June 14, 2021
An explosion of therapeutic choices makes the decision challenging
- After first-line treatment with lenalidomide, bortezomib, and dexamethasone (RVD) or carfilzomib, lenalidomide, dexamethasone (KRD), which option do you choose for the second line?
- Some patients have a prolonged benefit from the elotuzumab-pomalidomide-dexamethasone regimen.
- After progressing on an anti-CD38 antibody, the likelihood of getting a response with another one is very low.
The number of novel multiple myeloma treatments has grown exponentially over the last couple of decades, from just two FDA-approved therapies 15 years ago, to more than a dozen today. With so many options comes a difficult choice. After treatment with lenalidomide, bortezomib, and dexamethasone (RVD) or carfilzomib, lenalidomide, dexamethasone (KRD) in the first line, where should you turn for second-line therapy?
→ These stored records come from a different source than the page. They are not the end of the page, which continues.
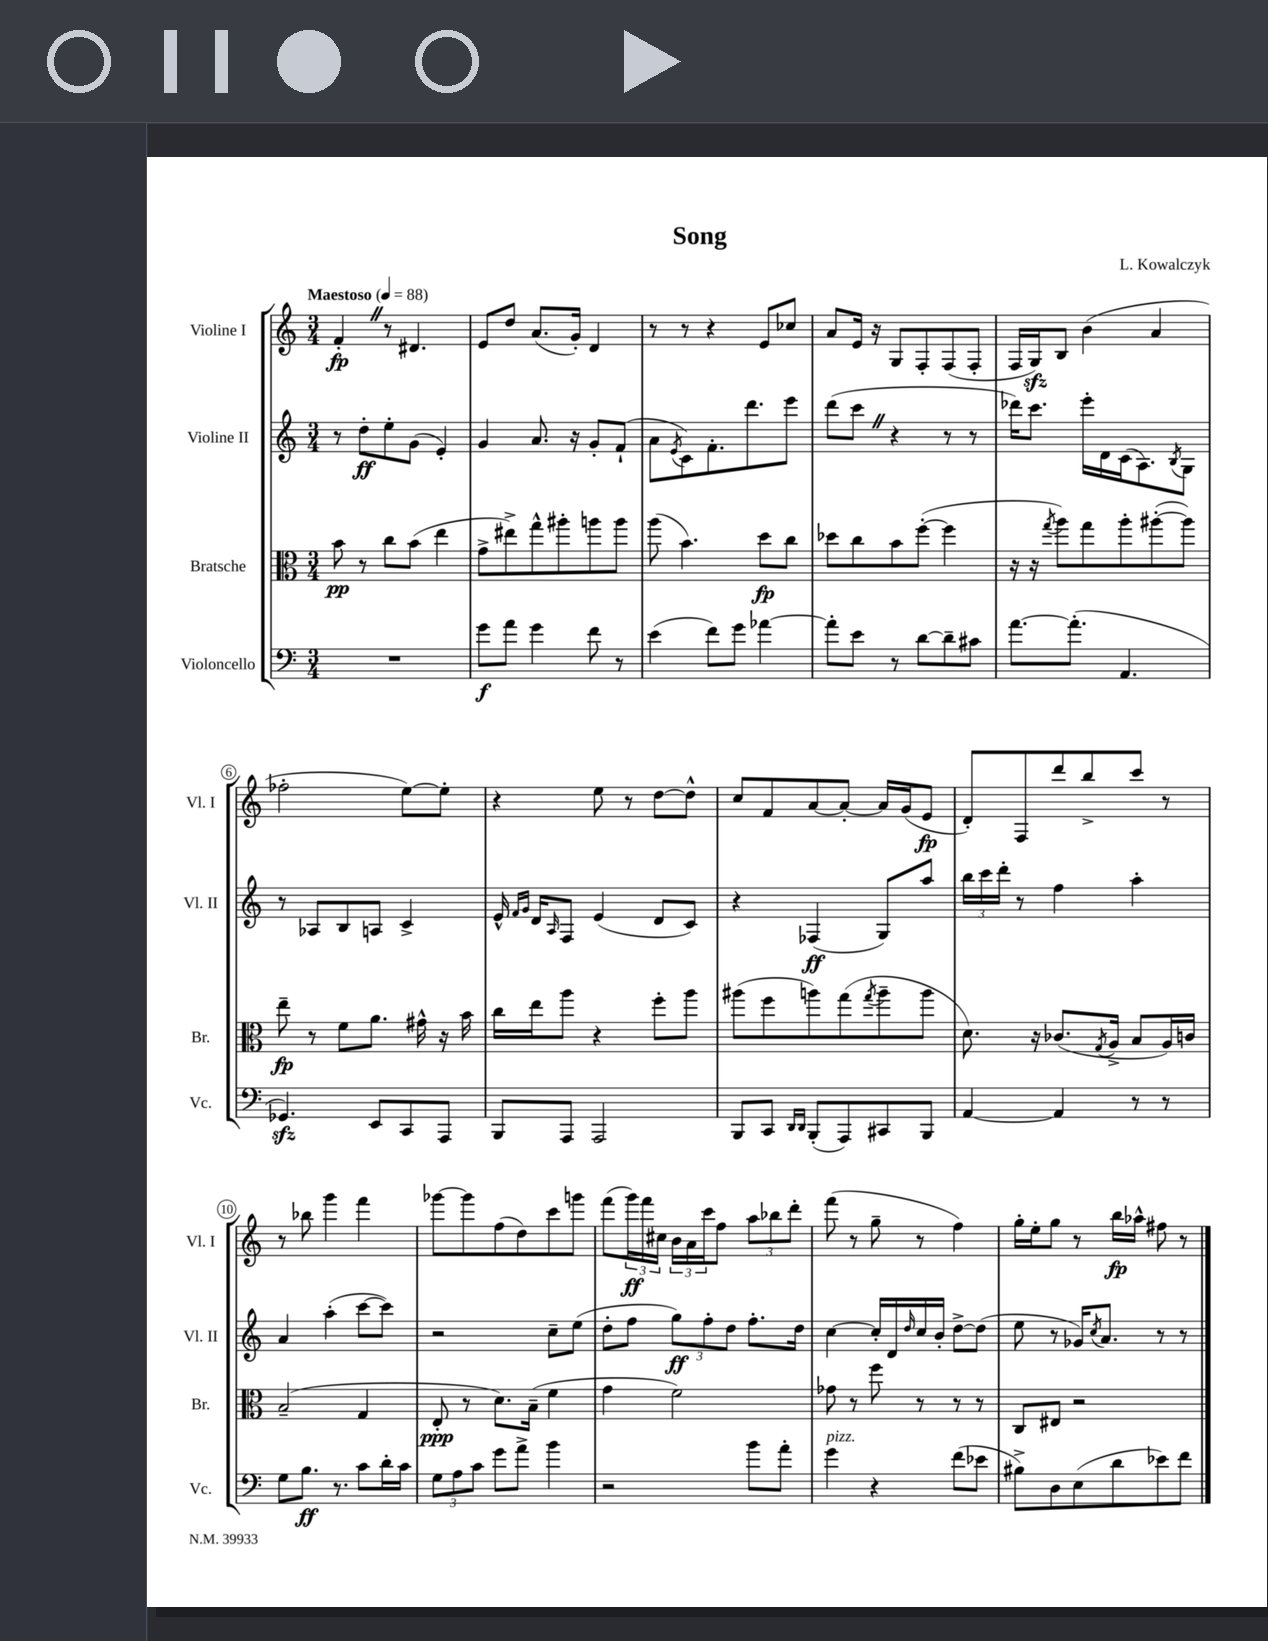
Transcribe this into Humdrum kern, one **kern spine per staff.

**kern	**kern	**kern	**kern
*staff4	*staff3	*staff2	*staff1
*clefF4	*clefC3	*clefG2	*clefG2
*k[]	*k[]	*k[]	*k[]
*M3/4	*M3/4	*M3/4	*M3/4
*MM88	*MM88	*MM88	*MM88
2.r	8b\	8r	4f'/
.	8r	8dd'\L	.
.	8cc\L	8ee'\	8r
.	(8b\J	(8g\J	4.d#/
.	4ee\	4e'/)	.
=	=	=	=
8g\L	8g^\L	4g/	8e/L
8a\J	8ee#^\)	.	8dd/J
4g\	8gg^^\	8.a/	(8.a/L
.	8aa#'\	.	.
.	.	16r	16g'/Jk)
8f\	8aa\	8g'/L	4d/
8r	8aa\J	(8f`/J	.
=	=	=	=
(4e\	(8aa\	8a\L	8r
.	.	8qe/	.
.	4.b\)	8c\)	8r
8f\L)	.	8.f'\	4r
8g\J	.	.	.
.	.	8.ddd\	.
[4a-\	8dd\L	.	8e/L
.	8cc\J	8eee\J	8cc-/J
=	=	=	=
8a-'\]L	8dd-\L	(8ddd\L	8a/L
8e\J	8cc\	8ccc\J	16e/Jk
.	.	.	16r
8r	8b\	4r	8G/L
[8d\L	([8ff'\J	.	8F'/
8d~\]	4ff\]	8r	(8F/
8c#\J	.	8r	8F'/J
=	=	=	=
[8.a\L	16r	16ddd-\LK)	16F/LL
.	16r	8.ccc\J	16G/J)
.	8qgg/	.	.
.	8aa\L)	.	8B/J
(8.a'\]J	.	.	.
.	8gg\	16eee'\LL	(4b\
.	.	16d\	.
4.AA/	8aa'\	(16c\J	.
.	.	8.A\)	.
.	([8aa#'\	.	4a/
.	.	8qB/	.
.	8aa#\]J)	8G\J	.
=	=	=	=
4.GG-/)	8ee~\	8r	2ff-'\
.	8r	8A-/L	.
.	8f\L	8B/	.
8EE/L	8.a\J	8A/J	.
8CC/	.	4c^/	[8ee\L)
.	16g#^^\	.	.
8AAA/J	16r	.	8ee'\]J
.	16b\	.	.
=	=	=	=
8BBB/L	16cc\LL	16e^^/	4r
.	.	16qqf/LL	.
.	.	16qqg/JJ	.
.	16ee\J	16d/LK	.
.	.	16qqA/	.
8AAA/J	8aa\J	8F/J	.
2AAA/	4r	(4e/	8ee\
.	.	.	8r
.	8ff'\L	8d/L	[8dd\L
.	8aa\J	8c/J)	8dd^^\]J
=	=	=	=
8BBB/L	(8aa#\L	4r	8cc/L
8CC/J	8ff\	.	8f/
16qqDD/LL	.	.	.
16qqDD/JJ	.	.	.
(8BBB'/L	8aa\)	(4F-/	[8a/
8AAA/)	(8gg\	.	8a'/_J
.	8qgg/	.	.
8CC#/	8aa~\	8G/L)	16a/]LL
.	.	.	(16g/J
8BBB/J	8aa\J	8aa/J	8e/J
=	=	=	=
[4AA/	8.d\)	24bb\LL	8d'/L)
.	.	24ccc\	.
.	.	24ddd'\JJ	.
.	.	8r	8F/
.	16r	.	.
4AA/]	(8.c-/L	4ff\	8ddd/
.	.	.	8bb^/
.	8qG/	.	.
.	16A^/Jk	.	.
8r	8B/L	4aa'\	8ccc/J
8r	16A/L)	.	8r
.	16c/JJ	.	.
=	=	=	=
8G\L	(2B~/	4a/	8r
8.B\J	.	.	8bb-\
.	.	(4aa'\	4ggg\
8.r	.	.	.
8c\L	4G/	[8ccc\L	4fff\
16d'\L	.	8ccc\]J)	.
16c\JJ	.	.	.
=	=	=	=
12G\L	8E'/	2r	[8ggg-\L
12A\	.	.	.
.	8r	.	8ggg-\]
12c\J	.	.	.
8g\L	8.d\L)	.	(8ff\
8a^\J	.	.	8dd\)
.	(16B~\Jk	.	.
4b\	4f\	8cc~\L	8ccc\
.	.	(8ee\J	8ggg\J
=	=	=	=
2r	4g\	8dd'\L	(8fff\L
.	.	8ff\J	24ggg\L)
.	.	.	24fff\
.	.	.	24cc#\JJ
.	2f\)	12gg\L)	24b\LL
.	.	.	24a\
.	.	12ff'\	24ccc\J
.	.	.	8ff\J
.	.	12dd\J	.
8b\L	.	8.ff'\L	12aa\L
.	.	.	12bb-\
8a'\J	.	.	.
.	.	.	12ddd'\J
.	.	16dd\Jk	.
=	=	=	=
4g\	8g-\	[4cc\	(8fff\
.	8r	.	8r
4r	8ff\	16cc'/]LL	8gg~\
.	.	16d/	.
.	.	16qqdd/	.
.	8r	16cc/	8r
.	.	16b'/JJ	.
(8f\L	8r	[8dd^\L	4ff\)
8e-\J	8r	(8dd\]J	.
=	=	=	=
8B#^\L)	8C/L	8ee\	16gg'\LL
.	.	.	16ee'\J
8D\	8E#/J	8r	8gg\J
(8E\	2r	16g-/LK)	8r
.	.	8qcc/	.
.	.	8.a/J	.
8d\	.	.	16bb\LL
.	.	.	16aa-^^\JJ
8e-\)	.	8r	8ff#\
8f\J	.	8r	8r
==	==	==	==
*-	*-	*-	*-
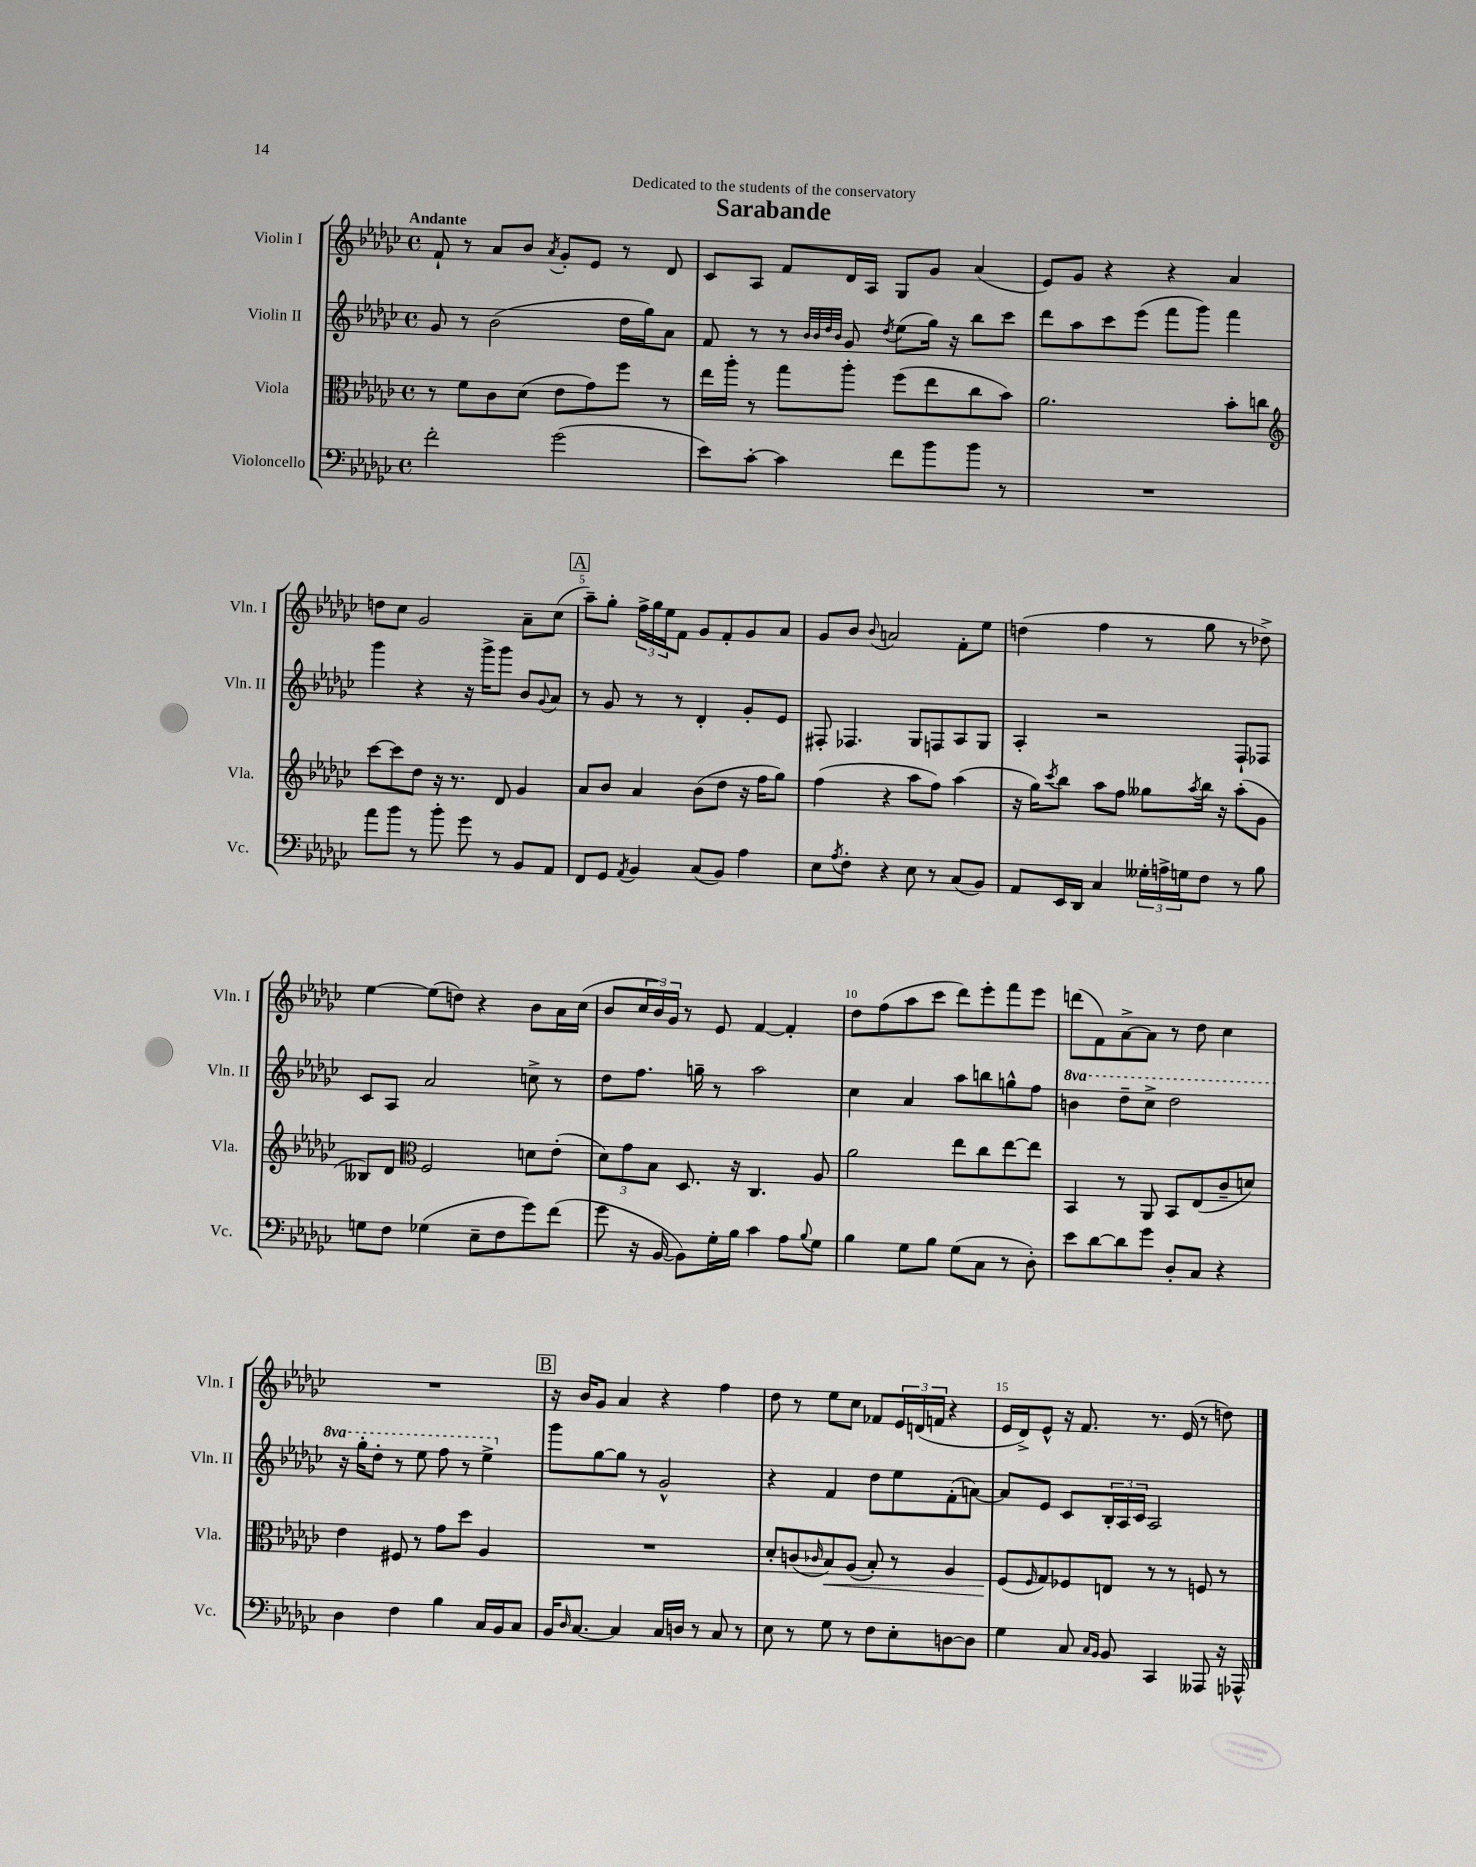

For patients with biochemical progression, Dr. Ravi Vij, professor of medicine at Washington University School of Medicine in St. Louis, often chooses elotuzumab, pomalidomide, and dexamethasone. “Some patients can have fairly prolonged benefit from that regimen,” he said during a virtual SurvivorNet Connect forum from the 2021 ASCO Annual Meeting.
Dr. Thomas Martin, a hematologist-oncologist at UCSF Medical Center, doesn’t often use elotuzumab. “If it’s somebody that I really want to get a response in, I’m going to give them a CD38-based regimen,” he says.
Once a patient has progressed through the first anti-CD38 antibody, should you try another one?
“Don’t do it,” advises Dr. Saad Usmani, director of clinical research at Levine Cancer Institute in Charlotte, North Carolina. “If you’ve progressed on one anti-CD38, the likelihood of getting a response with the other is very low.”
Dr. Martin also doesn’t recommend switching out a drug in a patient who is progressing. “If you’re getting daratumumab and pomalidomide and you’re progressing, I wouldn’t switch the partner,” he says. “I think you can use it again, but you need to give at least maybe a three- to six- month break between administration of that CD38-based agent.”